Getting Access to the ShARe Corpus and Gold Standard Annotations

The ShARe corpus consists of deidentified clinical free-text notes from the MIMIC II database, version 2.5 (mimic.physionet.org). Notes were authored in the ICU setting and note types include discharge summaries, ECG reports, echo reports, and radiology reports (for more information about the MIMIC II database, please see the MIMIC User Guide: http://mimic.physionet.org/UserGuide/UserGuide.pdf).

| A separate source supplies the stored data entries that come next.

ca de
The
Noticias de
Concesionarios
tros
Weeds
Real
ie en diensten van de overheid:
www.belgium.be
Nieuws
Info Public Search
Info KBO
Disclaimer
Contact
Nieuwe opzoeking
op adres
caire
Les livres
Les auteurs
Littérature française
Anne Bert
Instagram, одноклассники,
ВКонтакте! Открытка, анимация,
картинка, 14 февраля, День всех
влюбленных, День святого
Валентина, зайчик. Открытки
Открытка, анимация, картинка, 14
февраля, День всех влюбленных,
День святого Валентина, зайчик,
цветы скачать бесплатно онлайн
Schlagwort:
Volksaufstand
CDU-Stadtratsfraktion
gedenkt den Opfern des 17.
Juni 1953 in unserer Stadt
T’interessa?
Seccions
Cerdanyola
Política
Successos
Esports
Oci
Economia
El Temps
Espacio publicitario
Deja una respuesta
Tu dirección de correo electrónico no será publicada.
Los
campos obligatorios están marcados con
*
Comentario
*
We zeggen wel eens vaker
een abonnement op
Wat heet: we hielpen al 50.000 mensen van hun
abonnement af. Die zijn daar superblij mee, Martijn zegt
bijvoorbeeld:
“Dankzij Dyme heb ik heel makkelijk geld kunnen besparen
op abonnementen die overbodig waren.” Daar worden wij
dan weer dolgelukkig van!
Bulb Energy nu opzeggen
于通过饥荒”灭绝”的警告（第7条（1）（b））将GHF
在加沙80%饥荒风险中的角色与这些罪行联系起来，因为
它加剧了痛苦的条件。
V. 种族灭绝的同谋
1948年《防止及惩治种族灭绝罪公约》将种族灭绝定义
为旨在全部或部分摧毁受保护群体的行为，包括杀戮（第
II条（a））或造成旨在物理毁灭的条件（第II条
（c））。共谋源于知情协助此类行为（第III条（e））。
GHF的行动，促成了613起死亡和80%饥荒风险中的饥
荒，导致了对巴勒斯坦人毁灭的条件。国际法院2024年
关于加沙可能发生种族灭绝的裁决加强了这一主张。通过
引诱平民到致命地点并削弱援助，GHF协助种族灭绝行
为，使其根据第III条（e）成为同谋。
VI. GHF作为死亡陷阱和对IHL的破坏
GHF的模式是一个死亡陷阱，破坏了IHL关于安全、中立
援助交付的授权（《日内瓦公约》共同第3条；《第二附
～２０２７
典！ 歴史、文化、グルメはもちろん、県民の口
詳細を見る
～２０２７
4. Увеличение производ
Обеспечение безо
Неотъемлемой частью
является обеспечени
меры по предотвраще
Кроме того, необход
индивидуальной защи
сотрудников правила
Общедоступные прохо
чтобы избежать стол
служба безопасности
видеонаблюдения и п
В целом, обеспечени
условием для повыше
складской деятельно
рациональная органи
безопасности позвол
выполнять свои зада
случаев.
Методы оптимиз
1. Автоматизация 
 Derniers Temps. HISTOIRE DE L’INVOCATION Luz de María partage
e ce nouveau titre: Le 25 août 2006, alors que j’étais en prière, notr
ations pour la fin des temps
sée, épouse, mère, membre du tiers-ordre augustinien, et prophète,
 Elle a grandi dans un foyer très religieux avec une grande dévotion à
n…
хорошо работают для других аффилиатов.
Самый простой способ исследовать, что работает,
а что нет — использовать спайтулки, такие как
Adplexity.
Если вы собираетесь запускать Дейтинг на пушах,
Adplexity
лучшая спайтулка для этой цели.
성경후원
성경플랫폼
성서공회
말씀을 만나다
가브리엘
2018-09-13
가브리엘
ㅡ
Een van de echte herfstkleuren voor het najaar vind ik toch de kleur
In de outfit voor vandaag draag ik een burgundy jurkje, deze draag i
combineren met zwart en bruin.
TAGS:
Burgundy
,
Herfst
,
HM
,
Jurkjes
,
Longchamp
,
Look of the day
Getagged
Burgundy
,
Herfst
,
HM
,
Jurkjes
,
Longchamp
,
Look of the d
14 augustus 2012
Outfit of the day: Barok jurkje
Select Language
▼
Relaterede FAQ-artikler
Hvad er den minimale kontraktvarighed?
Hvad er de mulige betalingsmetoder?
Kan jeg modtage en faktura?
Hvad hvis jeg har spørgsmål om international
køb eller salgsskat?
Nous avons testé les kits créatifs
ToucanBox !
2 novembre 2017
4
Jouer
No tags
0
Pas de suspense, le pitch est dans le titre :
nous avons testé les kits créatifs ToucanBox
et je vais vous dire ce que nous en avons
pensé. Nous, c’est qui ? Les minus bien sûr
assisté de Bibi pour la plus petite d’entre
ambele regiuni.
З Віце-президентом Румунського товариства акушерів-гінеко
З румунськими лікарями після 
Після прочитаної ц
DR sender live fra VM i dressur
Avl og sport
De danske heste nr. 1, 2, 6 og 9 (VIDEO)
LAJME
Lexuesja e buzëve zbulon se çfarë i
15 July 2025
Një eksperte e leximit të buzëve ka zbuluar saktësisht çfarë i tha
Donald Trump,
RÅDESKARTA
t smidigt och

  1. Obtain a human subjects training certificate. If you do not have a certificate, you can take the CITI training course (http://www.citiprogram.org/Default.asp) or the NIH training course (http://phrp.nihtraining.com/users/login.php)
  2. Go to the Physionet site: http://physionet.org/mimic2/mimic2_access.shtml
  3. Click on the link for “creating a PhysioNetWorks account” (near middle of page) (http://physionet.org/pnw/login) and follow the instructions.
  4. Go to this site and accept the terms of the DUA: http://physionet.org/works/MIMICIIClinicalDatabase/access.shtml
  5. You will receive an email telling you to fill in your information on the DUA and email it back with your human subjects training certificate.